Reputation: 5073
How can you write a python script to read Tensorboard log files, extracting the loss and accuracy and other numerical data, without launching the GUI tensorboard --logdir=...
?
Upvotes: 45
Views: 30066
Reputation: 1
Try this:
python << EOF | bat --color=always -pltsv
from contextlib import suppress
import sys
from time import gmtime, strftime
import pandas as pd
from tensorboard.backend.event_processing.event_file_loader import (
EventFileLoader,
)
df = pd.DataFrame(columns=["Step", "Value"])

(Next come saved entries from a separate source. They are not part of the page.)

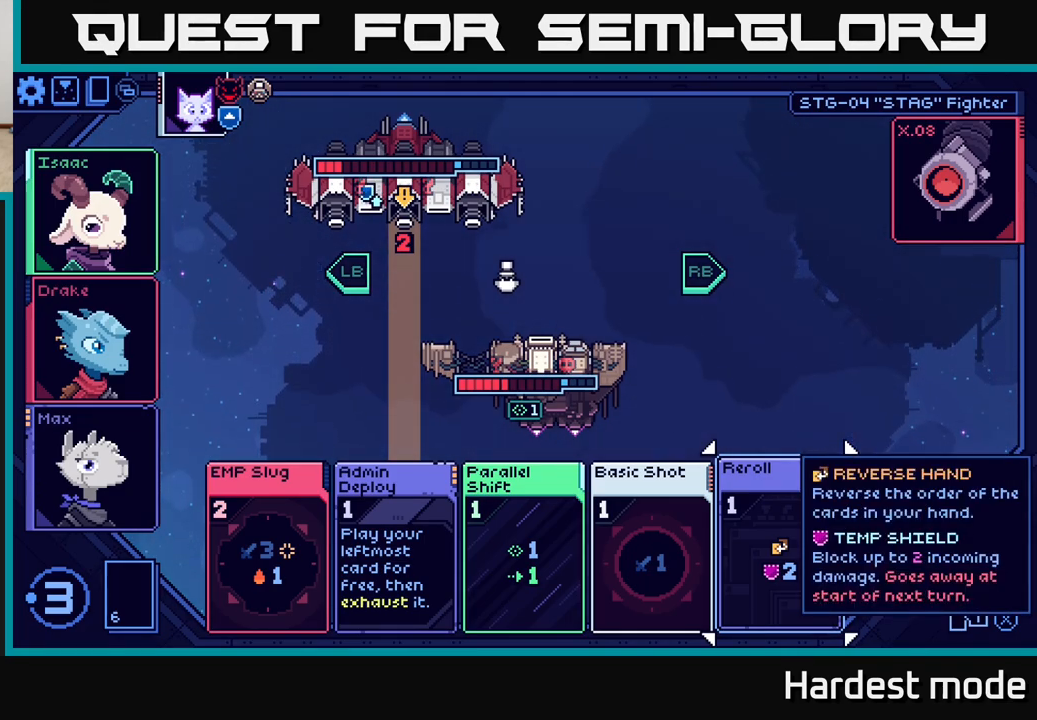
{"buttons": [], "left_stick": "center", "right_stick": "center", "events": []}
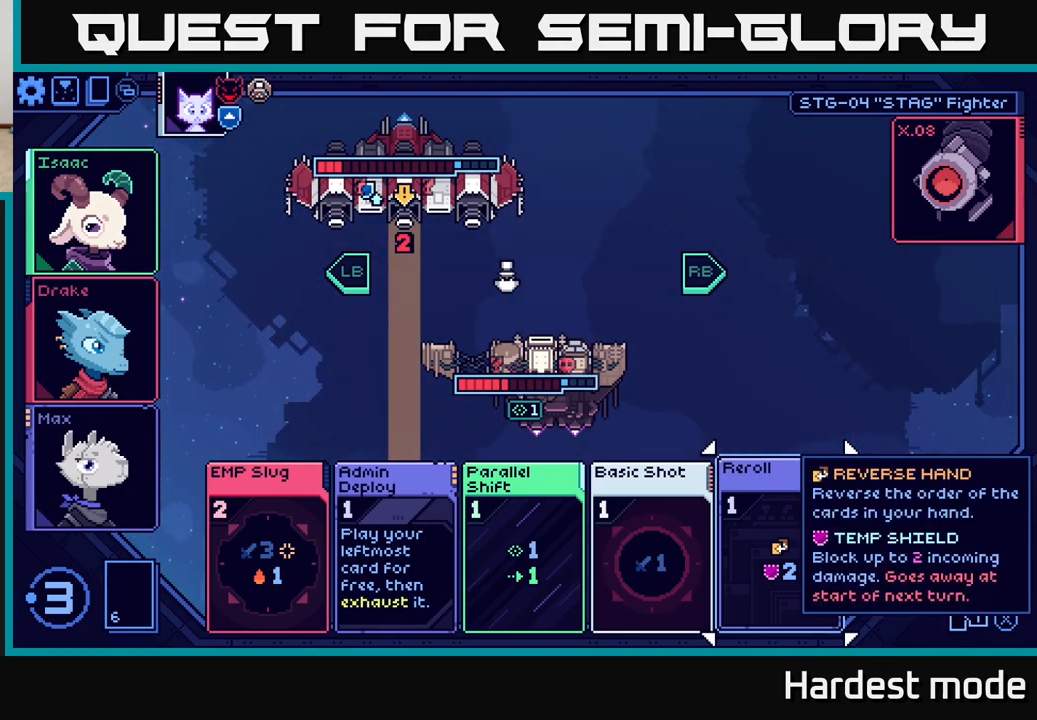
{"buttons": [], "left_stick": "center", "right_stick": "center", "events": []}
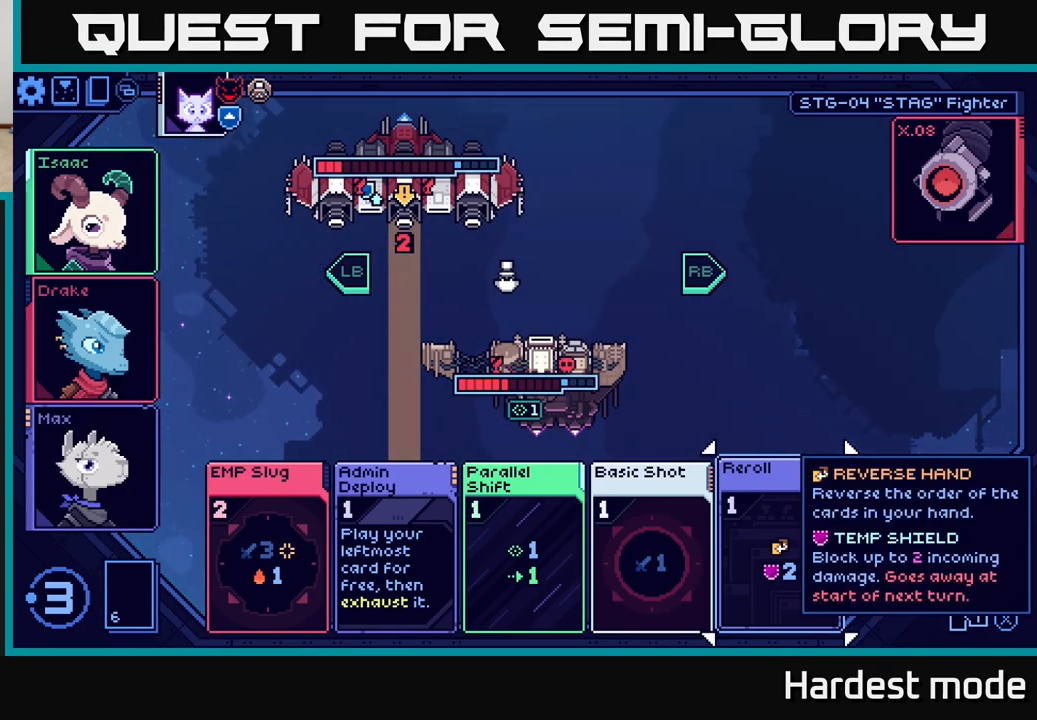
{"buttons": [], "left_stick": "left", "right_stick": "center", "events": [[200, "left_stick", "left"], [350, "left_stick", "center"], [483, "left_stick", "left"]]}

df.index.name = "YYYY-mm-dd HH:MM"
for event in EventFileLoader("$1").Load():
with suppress(IndexError):
df.loc[strftime("%F %H:%M", gmtime(event.wall_time))] = [ # type: ignore
event.step, # type: ignore
event.summary.value[0].tensor.float_val[0], # type: ignore
]
df.index = pd.to_datetime(df.index) # type: ignore
df.Step = df.Step.astype(int)
df.to_csv(sys.stdout, "\t")
EOF
bat is optimal.
Upvotes: 0
Reputation: 450
For anyone interested, I've adapted user1501961's answer into a function for parsing tensorboard scalars into a dictionary of pandas dataframes:
from tensorboard.backend.event_processing import event_accumulator
import pandas as pd
def parse_tensorboard(path, scalars):
"""returns a dictionary of pandas dataframes for each requested scalar"""
ea = event_accumulator.EventAccumulator(
path,
size_guidance={event_accumulator.SCALARS: 0},
)
_absorb_print = ea.Reload()
# make sure the scalars are in the event accumulator tags
assert all(
s in ea.Tags()["scalars"] for s in scalars
), "some scalars were not found in the event accumulator"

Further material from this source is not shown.